Do you give your undying loyalty to those who don’t deserve it; who do not value it?

Do you think sticking with that unethical boss, the deadbeat boyfriend, the pal who consistently makes you question your worth, makes you somehow noble?

Are you terrified of being perceived—by absolutely anybody, including the mailman as being unreliable, or whimsical?

Well, maybe it’s time to stop acting like a Golden Retriever.

Before she moved back to North Dakota, my mother bought her cars from the same man every single time.  It’s not that she particularly liked this dude, or that she thought she was getting a helluva deal, she just believes that a person—a person raised properly—should be loyal to the first car dealer God places in her path.

The car dealer thing is sort of funny, but that misplaced loyalty impulse is what ruled my mother.

She’d stayed with my father all those godawful years out of the same sham sense of loyalty.  She kept her mouth shut and her hands folded despite the drunken rages, the constant threat of violence, and the words my father wielded against her like fucking two-by-fours.
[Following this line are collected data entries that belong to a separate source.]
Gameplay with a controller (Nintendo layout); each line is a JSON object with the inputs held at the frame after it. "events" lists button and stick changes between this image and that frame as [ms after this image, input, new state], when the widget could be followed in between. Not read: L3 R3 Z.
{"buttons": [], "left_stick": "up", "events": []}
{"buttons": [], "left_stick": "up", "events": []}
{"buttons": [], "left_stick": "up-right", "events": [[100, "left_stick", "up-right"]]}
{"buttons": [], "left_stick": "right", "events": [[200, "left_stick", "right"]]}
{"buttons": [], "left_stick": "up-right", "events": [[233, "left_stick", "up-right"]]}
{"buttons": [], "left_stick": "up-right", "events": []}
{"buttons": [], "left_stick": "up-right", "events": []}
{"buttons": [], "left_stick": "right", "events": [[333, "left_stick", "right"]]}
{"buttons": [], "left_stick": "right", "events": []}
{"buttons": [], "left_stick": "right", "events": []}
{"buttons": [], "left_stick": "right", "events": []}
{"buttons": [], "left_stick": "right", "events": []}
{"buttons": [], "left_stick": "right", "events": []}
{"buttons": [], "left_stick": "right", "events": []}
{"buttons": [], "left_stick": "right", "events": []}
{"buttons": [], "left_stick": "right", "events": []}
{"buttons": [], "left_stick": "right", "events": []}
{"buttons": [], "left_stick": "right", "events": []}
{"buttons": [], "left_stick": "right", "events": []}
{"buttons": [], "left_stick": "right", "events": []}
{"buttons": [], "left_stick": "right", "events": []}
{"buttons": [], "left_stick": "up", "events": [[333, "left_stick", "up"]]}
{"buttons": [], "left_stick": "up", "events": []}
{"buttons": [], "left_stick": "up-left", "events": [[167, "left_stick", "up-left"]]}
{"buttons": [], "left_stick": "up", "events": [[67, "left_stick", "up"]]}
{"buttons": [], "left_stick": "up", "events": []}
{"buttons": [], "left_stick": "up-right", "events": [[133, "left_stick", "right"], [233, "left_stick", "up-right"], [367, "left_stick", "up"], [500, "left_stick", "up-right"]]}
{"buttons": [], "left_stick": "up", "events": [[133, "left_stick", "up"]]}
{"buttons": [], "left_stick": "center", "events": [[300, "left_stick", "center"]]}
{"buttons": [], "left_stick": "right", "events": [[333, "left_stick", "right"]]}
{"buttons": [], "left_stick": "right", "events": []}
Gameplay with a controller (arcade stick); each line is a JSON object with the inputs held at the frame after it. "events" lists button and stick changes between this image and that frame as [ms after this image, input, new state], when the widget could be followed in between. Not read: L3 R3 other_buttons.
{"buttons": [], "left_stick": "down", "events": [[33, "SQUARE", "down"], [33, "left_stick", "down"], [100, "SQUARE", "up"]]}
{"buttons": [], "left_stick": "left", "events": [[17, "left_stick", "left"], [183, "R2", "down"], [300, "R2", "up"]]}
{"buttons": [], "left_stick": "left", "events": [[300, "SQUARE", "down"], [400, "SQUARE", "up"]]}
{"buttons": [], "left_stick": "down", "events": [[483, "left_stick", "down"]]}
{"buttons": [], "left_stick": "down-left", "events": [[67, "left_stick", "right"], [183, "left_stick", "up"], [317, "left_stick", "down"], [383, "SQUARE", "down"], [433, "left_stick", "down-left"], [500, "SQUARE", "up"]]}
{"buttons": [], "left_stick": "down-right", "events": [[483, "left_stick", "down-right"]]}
After all, she told my brother and me, nobody was perfectFamily, she would say with a quivering voice, is sacred.

When it comes to loyalty, my son feels just as strongly as his grandmother. He believes that, once a buddy, always a buddy, regardless of the situation.

At nearly 21, he doesn’t understand why his boyhood friends no longer want to hang with him the way they did when they were ten.  Why that cross-country road trip they used to fantasize about never managed to materialize once they got their licenses.  Why they didn’t all occupy one big, beer-can-strewn bachelor-pad the minute they could afford rent.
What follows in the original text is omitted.